I have been busy learning the ropes with WordPress to put together the new website for Mid-Rio Grande Home School Band. Finally found a music player that I like for the past concert recordings. As I was uploading and getting the recordings ready, I decided to listen to some of the songs from beginning band from both the fall and spring concerts. Wow, what a difference in quality and such improvements.
It’s really a silly thought. Of course there would be improvements from previous months especially when it’s beginning band. But, I’ve been so used to the girls in the higher bands that I think over time I’ve just became kind of critical in terms of the missed notes the missed counts etc and it’s good to stop and reflect on how far the kids have come.
I think it’s the same with raising our kids. Often time, all we see is what still needs improving and not the milestones that they have already reached. So we can become a discouragement to our own kids. Rather than encouraging them with the progress they have already made, we can become critical as to what they have not achieved. Especially at the end of the school year (not that we ever have one since we go year round as my kids like to remind me), it’s a good time to look back at the beginning of the year and, perhaps not even focus so much on the knowledge that they have gained (especially if they are in the binge and barf mode as so many of have been in our lives with school), but what good characters have they developed because that is what will ultimately carry them through life.
Okay, I’m not really talking about myself with energy to burn. Wish that was the case. This morning when I let the dog in, she started tearing through the house at top speed. I could have gotten mad at her, but realizing that it’s just that she’s a people dog and she wants to run around with people. So I went out to the backyard with her and played with her for a few minutes. She’s satisfied and happy to have had the time with me, and I don’t have to worry about the house being destroyed by her running through it at top speed.

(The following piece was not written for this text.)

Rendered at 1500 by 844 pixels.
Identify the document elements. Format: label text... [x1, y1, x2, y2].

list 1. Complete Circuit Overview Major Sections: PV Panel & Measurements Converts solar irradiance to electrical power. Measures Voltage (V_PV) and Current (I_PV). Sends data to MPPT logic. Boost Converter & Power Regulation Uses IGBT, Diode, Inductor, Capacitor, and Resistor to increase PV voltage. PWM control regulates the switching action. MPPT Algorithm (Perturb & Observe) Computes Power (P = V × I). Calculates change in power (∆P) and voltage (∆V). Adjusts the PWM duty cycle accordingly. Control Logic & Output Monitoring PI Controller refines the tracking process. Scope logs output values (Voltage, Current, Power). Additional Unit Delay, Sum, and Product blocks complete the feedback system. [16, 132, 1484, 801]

I think sometimes our kids are not dissimilar to my dog. They really don’t mean harm but they have so much energy to burn and if we don’t give them a proper outlet, they can become destructive and our improper response can ruin our relationship with them. Especially for boys, we really need to be sensitive to their need to be active and move about. Come up with creative ways for them to burn off energy. Find ways to study while burning off energy. Take an active part in their activities too, that is often how good memories are built for not just the kids but us too. Does it mean that we just let our kids drive our agenda? No, but I’ve known a dog trainer who has turned humane society dogs into movie stars and service dogs. She doesn’t let her dogs get away with being disobedience, but she still have a loving relationship with her dogs. So we too need wisdom to know how to balance things in life so we teach our children to work and be obedient but within the context of how they function as people.